Yogi

January 20, 2010

Carl paced across the kitchen, phone to his ear, coffee mug in his hand. A layer of new snow dusted the world outside.

“I know, Phil, but—okay, you ever heard of studded tires?” He punched the phone’s off button.

Audrey topped off his mug. “I’m guessing Phil can’t pick up the windows today,” she said.

“Three months, Audrey. They’re finally ready, but Phil got stuck in his own driveway, and my truck is in the shop.” He rubbed his stomach. “I think I’m hemorrhaging.”

Photo by Pam Wells ©2010

Twenty minutes later, Audrey parked in front of the gym. “Come on,” she said, her breath icing white. Carl grumbled himself out of the car.

Inside, Carl trailed Audrey down the hall past a sweaty weightlifter. They went into an open room with a large span of glass on the far wall. Audrey unrolled her mat on the hardwood floor. She got a blue one from the storage closet and laid it out next to hers.

The teacher, who had some years in his skin and lean, sinewy muscles, greeted the small class. “It seems the most faithful yogis drive all-terrain vehicles,” he said. Everybody laughed.

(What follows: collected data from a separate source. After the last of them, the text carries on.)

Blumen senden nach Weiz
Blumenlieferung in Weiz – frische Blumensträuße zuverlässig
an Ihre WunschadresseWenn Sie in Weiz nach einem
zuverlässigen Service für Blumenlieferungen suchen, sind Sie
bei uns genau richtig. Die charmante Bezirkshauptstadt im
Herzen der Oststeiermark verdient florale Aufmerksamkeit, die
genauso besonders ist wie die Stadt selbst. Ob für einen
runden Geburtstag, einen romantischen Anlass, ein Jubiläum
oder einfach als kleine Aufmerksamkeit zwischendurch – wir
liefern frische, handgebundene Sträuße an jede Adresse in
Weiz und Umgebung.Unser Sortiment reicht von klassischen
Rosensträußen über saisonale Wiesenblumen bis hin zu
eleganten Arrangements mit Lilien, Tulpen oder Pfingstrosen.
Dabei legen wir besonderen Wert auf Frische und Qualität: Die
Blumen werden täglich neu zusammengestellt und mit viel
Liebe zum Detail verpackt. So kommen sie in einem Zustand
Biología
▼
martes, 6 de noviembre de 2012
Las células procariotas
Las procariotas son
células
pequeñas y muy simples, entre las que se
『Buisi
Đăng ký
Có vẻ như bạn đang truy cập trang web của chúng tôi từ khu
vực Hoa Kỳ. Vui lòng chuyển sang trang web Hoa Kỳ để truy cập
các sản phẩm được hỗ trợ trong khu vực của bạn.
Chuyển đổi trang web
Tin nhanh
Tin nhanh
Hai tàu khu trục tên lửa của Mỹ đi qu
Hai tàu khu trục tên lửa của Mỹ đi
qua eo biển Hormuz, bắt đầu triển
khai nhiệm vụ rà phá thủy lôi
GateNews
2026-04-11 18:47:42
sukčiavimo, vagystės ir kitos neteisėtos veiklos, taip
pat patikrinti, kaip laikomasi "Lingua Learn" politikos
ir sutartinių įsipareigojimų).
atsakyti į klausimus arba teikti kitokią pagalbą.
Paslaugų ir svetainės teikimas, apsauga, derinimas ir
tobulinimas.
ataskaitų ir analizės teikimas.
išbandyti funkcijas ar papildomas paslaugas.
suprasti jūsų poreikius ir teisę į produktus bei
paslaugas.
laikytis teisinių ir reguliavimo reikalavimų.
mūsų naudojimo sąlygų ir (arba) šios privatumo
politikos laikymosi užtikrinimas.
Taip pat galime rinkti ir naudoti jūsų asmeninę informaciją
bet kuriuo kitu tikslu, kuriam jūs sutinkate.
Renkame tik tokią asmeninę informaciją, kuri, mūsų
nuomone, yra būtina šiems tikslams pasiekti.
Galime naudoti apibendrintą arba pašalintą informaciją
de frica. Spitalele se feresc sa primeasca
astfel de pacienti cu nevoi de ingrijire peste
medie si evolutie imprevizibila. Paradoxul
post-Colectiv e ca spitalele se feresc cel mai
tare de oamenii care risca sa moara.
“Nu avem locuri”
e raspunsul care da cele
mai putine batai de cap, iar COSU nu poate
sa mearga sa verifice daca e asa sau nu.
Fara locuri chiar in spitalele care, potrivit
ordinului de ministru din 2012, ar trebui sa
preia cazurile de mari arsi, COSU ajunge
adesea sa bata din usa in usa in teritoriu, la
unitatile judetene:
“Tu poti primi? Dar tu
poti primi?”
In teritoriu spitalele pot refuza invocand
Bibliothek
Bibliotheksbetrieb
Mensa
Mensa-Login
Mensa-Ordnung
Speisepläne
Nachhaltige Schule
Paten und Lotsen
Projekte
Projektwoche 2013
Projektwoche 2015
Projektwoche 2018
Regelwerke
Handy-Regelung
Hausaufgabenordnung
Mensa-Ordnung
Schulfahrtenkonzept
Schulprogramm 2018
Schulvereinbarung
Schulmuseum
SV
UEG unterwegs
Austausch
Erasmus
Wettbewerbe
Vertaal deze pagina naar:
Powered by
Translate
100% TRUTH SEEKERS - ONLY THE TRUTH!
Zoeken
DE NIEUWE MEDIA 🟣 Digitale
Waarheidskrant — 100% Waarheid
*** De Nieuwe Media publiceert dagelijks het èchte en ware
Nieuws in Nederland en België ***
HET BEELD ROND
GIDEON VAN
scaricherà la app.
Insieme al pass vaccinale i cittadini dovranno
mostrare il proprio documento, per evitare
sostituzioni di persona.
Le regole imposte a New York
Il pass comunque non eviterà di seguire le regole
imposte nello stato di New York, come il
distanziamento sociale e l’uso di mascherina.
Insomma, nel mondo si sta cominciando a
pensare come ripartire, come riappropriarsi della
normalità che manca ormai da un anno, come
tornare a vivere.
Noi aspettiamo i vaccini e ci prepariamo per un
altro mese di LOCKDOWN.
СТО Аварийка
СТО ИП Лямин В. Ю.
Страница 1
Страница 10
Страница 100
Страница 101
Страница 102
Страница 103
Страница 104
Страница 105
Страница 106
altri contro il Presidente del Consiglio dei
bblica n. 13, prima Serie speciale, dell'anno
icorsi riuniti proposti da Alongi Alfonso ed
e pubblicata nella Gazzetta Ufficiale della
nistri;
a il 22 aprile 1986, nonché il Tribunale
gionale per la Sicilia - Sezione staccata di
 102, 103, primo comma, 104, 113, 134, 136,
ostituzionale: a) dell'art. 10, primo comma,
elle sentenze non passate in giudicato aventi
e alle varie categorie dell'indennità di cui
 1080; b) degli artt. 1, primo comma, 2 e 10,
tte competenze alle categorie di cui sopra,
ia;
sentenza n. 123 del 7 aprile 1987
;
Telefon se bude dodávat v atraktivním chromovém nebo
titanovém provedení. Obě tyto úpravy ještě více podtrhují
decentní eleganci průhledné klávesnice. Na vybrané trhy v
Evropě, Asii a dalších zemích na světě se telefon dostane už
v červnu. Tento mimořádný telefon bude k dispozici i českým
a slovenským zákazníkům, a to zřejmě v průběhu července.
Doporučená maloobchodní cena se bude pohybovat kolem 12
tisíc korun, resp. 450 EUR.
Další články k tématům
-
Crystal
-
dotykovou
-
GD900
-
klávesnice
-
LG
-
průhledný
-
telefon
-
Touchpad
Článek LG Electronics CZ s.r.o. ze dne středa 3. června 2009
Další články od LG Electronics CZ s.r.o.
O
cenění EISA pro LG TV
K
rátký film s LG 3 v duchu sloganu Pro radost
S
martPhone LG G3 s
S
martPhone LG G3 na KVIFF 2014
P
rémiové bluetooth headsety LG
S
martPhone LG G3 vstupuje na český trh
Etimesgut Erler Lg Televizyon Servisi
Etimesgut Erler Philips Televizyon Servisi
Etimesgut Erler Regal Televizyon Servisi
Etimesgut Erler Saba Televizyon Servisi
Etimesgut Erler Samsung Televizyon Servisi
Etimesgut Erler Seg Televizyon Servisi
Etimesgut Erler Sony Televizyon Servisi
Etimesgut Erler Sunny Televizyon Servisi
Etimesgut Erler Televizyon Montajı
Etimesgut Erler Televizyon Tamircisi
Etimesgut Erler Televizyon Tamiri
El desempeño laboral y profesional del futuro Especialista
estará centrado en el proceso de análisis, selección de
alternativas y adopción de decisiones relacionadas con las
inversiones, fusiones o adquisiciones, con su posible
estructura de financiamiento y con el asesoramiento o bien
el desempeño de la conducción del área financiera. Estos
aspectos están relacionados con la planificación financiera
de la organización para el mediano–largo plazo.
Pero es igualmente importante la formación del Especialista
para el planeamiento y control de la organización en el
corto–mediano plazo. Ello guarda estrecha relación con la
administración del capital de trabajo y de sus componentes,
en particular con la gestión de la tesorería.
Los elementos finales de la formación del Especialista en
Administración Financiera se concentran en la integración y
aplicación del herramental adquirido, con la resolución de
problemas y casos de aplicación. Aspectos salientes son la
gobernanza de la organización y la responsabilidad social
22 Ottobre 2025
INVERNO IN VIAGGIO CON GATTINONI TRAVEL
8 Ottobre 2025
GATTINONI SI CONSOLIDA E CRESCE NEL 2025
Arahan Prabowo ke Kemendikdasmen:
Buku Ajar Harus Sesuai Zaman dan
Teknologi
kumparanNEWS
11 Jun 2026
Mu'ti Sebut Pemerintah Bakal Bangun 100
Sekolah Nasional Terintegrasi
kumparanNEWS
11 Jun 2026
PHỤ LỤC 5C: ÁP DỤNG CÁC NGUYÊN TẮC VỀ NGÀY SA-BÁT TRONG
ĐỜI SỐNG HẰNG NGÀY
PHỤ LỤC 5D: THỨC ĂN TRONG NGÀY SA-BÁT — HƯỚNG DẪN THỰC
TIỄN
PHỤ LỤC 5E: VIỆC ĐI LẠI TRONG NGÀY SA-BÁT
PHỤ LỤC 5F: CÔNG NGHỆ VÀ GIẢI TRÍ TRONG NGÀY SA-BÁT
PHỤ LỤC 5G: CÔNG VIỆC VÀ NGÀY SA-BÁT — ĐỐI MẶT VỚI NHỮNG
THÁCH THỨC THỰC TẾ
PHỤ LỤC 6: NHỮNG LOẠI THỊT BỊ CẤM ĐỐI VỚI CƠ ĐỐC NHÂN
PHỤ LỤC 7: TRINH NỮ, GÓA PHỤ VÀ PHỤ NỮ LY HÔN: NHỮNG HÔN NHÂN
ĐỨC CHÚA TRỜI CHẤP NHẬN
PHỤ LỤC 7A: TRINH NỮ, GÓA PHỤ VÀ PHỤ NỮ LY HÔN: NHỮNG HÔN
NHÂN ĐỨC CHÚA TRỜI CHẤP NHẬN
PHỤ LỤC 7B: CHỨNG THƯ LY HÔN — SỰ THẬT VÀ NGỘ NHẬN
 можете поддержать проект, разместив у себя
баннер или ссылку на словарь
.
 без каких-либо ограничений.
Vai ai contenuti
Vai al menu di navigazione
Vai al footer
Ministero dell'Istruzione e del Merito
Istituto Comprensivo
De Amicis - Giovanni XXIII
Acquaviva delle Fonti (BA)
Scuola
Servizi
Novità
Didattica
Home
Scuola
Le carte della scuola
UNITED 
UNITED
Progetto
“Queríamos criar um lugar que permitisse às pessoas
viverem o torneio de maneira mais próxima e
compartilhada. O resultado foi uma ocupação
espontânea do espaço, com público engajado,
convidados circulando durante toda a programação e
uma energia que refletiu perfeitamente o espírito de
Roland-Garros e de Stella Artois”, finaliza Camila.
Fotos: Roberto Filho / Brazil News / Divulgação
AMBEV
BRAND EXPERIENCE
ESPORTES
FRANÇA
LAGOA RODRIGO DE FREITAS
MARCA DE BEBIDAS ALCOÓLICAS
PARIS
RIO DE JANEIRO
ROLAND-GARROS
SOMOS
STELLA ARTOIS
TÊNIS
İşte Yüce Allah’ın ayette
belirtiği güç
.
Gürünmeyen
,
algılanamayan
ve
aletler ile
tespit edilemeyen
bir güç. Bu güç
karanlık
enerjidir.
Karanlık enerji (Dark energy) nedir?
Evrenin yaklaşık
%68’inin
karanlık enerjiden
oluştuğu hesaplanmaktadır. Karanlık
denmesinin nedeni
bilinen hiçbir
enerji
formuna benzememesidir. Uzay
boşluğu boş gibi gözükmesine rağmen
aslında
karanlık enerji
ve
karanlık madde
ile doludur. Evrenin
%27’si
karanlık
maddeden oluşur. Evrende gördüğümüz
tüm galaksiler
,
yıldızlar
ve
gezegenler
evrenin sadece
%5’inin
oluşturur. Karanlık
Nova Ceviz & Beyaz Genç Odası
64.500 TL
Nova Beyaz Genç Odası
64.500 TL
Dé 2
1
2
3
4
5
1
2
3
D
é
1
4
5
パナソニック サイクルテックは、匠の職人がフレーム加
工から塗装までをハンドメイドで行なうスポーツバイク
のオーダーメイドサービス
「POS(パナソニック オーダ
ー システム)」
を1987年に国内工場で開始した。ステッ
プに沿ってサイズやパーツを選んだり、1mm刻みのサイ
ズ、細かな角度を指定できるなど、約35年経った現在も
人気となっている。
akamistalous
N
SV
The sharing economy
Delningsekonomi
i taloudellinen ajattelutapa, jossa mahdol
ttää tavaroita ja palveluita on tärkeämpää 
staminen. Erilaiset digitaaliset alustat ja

Was yoga funny?

Carl tried to copy Audrey, but she was unnaturally bendy and well-balanced. He took heart as others in the class took turns falling out of their tree poses. Was yoga kidding?

Carl’s downward-facing dog attempt reminded him of the time he’d dropped his keys down the grate in the men’s bathroom at Union Station and he’d had to fold in half to see down in there, which reminded him what a great day it had been with Audrey and the boys taking the train from Portland to Seattle to see the Mariners whomp the bejeebees out of the Red Sox. Was yoga a little trippy?

“Relax your toes,” the teacher said. “Your ankles… the muscles of your legs….” They were lying on their backs in the corpse pose. Savasana. Still.

“Gently extend your right arm overhead—”

“Left,” Audrey whispered.

“But he said—”

Carl understood as he turned toward the window. Only he and Audrey breathed in the architecture of the sky. The cloud pose.